The different spirituality levels in individuals have been used to understand and predict how susceptible someone can be to a placebo. Religious practices or rituals such as prayers and meditation can activate brain processes that are closely linked to expectation and emotional control. Since these processes are also involved in the placebo effect, they can be used to explain how belief can turn into something physical. It can also be argued that spiritual practices connect experiences to “top-down” mechanisms, where belief, emotion, and expectation can influence how symptoms are experienced in the body.[101]
Cultural views about medicine can also pivot the mindset as a person's cultural background can shape their physiological and psychological journey prior to even receiving any form of therapy. For example, if a treatment aligns with one’s cultural and religious beliefs, they might be more reassured and willing to trust healthcare administrators. These cases of optimism in expectation can increase the likelihood of the presentation of the placebo effect.[102] In some cases, even more than the treatment itself, with responses varying person to person. This goes to show that the strength of belief and social environment in shaping biological responses.[103] At the same time, these effects are not always positive. Positive beliefs work to strengthen placebo responses, but fear or negative spiritual experiences may contribute to the nocebo effect, where presentation of symptoms feel worse.
Anthropologists argue that culture affects the ways in which individuals perceive medication, from different rituals and methods of healing, leading to placebo.
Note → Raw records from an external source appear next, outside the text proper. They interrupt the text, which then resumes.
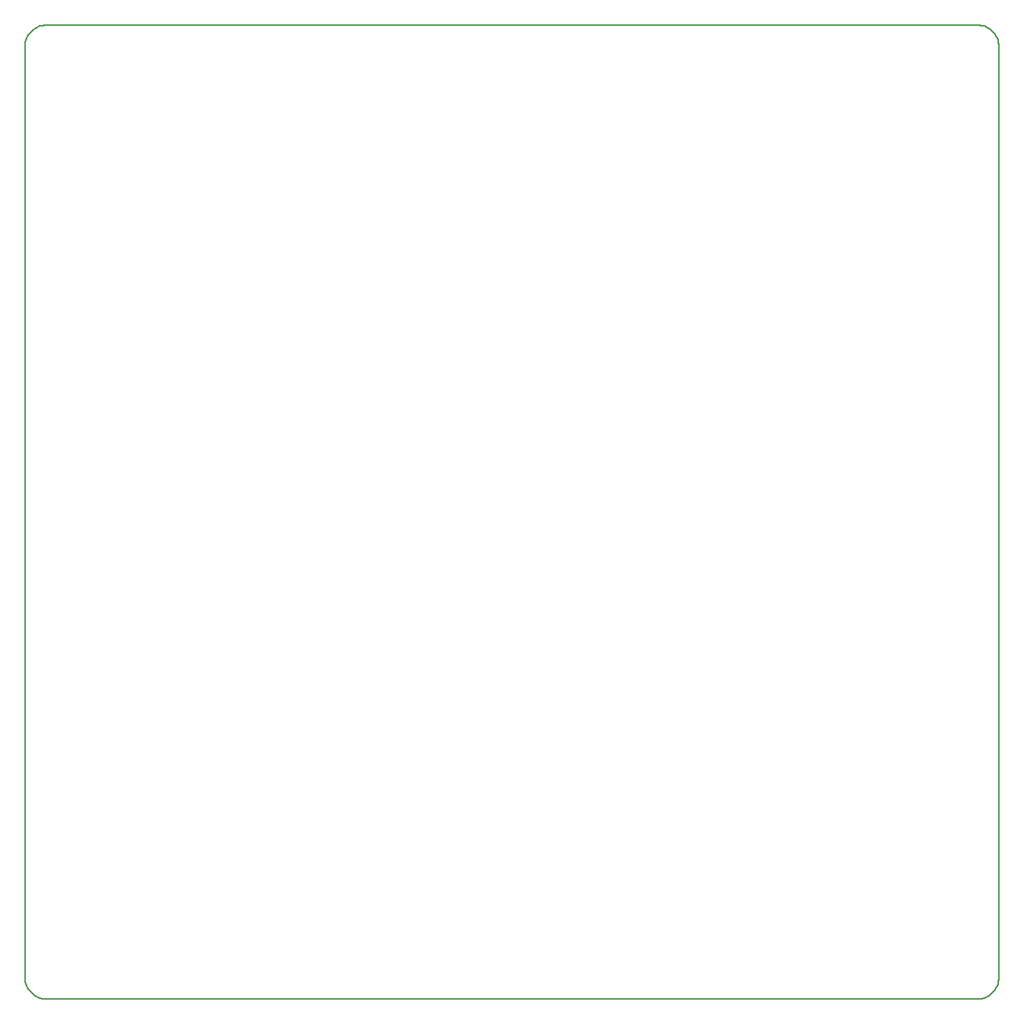
<source format=gko>
G04*
G04 #@! TF.GenerationSoftware,Altium Limited,Altium Designer,21.6.4 (81)*
G04*
G04 Layer_Color=16711935*
%FSLAX25Y25*%
%MOIN*%
G70*
G04*
G04 #@! TF.SameCoordinates,042D30B8-6E37-4B2D-B353-5EAC6A6B4B5F*
G04*
G04*
G04 #@! TF.FilePolarity,Positive*
G04*
G01*
G75*
%ADD17C,0.00500*%
D17*
X374016Y423071D02*
X373968Y424051D01*
X373824Y425022D01*
X373585Y425974D01*
X373255Y426898D01*
X372835Y427785D01*
X372330Y428626D01*
X371746Y429415D01*
X371087Y430142D01*
X370360Y430801D01*
X369571Y431386D01*
X368730Y431890D01*
X367843Y432310D01*
X366919Y432640D01*
X365967Y432879D01*
X364996Y433023D01*
X364016Y433071D01*
Y-19685D02*
X364996Y-19637D01*
X365967Y-19493D01*
X366919Y-19254D01*
X367843Y-18924D01*
X368730Y-18504D01*
X369571Y-18000D01*
X370360Y-17415D01*
X371087Y-16756D01*
X371746Y-16029D01*
X372330Y-15241D01*
X372835Y-14399D01*
X373255Y-13512D01*
X373585Y-12588D01*
X373824Y-11636D01*
X373968Y-10665D01*
X374016Y-9685D01*
X-68740Y433071D02*
X-69720Y433023D01*
X-70691Y432879D01*
X-71643Y432640D01*
X-72567Y432310D01*
X-73454Y431890D01*
X-74296Y431386D01*
X-75084Y430801D01*
X-75811Y430142D01*
X-76470Y429415D01*
X-77055Y428626D01*
X-77559Y427785D01*
X-77979Y426898D01*
X-78310Y425974D01*
X-78548Y425022D01*
X-78692Y424051D01*
X-78740Y423071D01*
Y-9685D02*
X-78692Y-10665D01*
X-78548Y-11636D01*
X-78310Y-12588D01*
X-77979Y-13512D01*
X-77559Y-14399D01*
X-77055Y-15241D01*
X-76470Y-16029D01*
X-75811Y-16756D01*
X-75084Y-17415D01*
X-74296Y-18000D01*
X-73454Y-18504D01*
X-72567Y-18924D01*
X-71643Y-19254D01*
X-70691Y-19493D01*
X-69720Y-19637D01*
X-68740Y-19685D01*
X-78740Y-9685D02*
Y423071D01*
X-68740Y-19685D02*
X364016D01*
X374016Y-9685D02*
Y423071D01*
X-68740Y433071D02*
X364016D01*
M02*

</source>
Hahn and Kleinman (1983) propose an "ethnomedicogenic thesis" of placebo, wherein the ethnomedical system generates a feedback loop: cultural beliefs influence the disease state produced and effective treatments reinforce the belief system.[104]
"Symbolic effectiveness," a term coined by Claude Levi-Strauss relating to Shamanism, can result in a placebo effect as symbols displayed by the Shaman provide the patient with a form of "verbal expression" that can create a healing response within the patient.[105] Apud and Romaní say that Shamans are a sort of psychoanalytical therapist, while many other cultural rituals and practices such as religion provide a psychological effect on the medical outcome of the patient, resulting in a placebo effect.[106]In Buddhism, Traditional medicine healers often prepared herbal remedies with blessed waters and string ties, performing chants of one's own culture to the people in a way of showing how ritual, belief, and medicine were a combined healing process.[107] These practices, passed down through generations, have become integral to the empirical experiences of diverse communities.
Hyland and Whalley conclude that carrying out a ritual, rather than believing in the ritual, may be an important factor in long-term placebo effects.[108] One anthropological perspective of rituals describe them as repetitive activities that intend to provide a sense of significance to one's life, giving them a sense that their bodily experience is in the hands of the world, out of their control as a result of patterns and rules, external to their own body.[109] Rituals are an attempt to "control nature," meaning that they can heal which results in the individual experience of placebo.[110]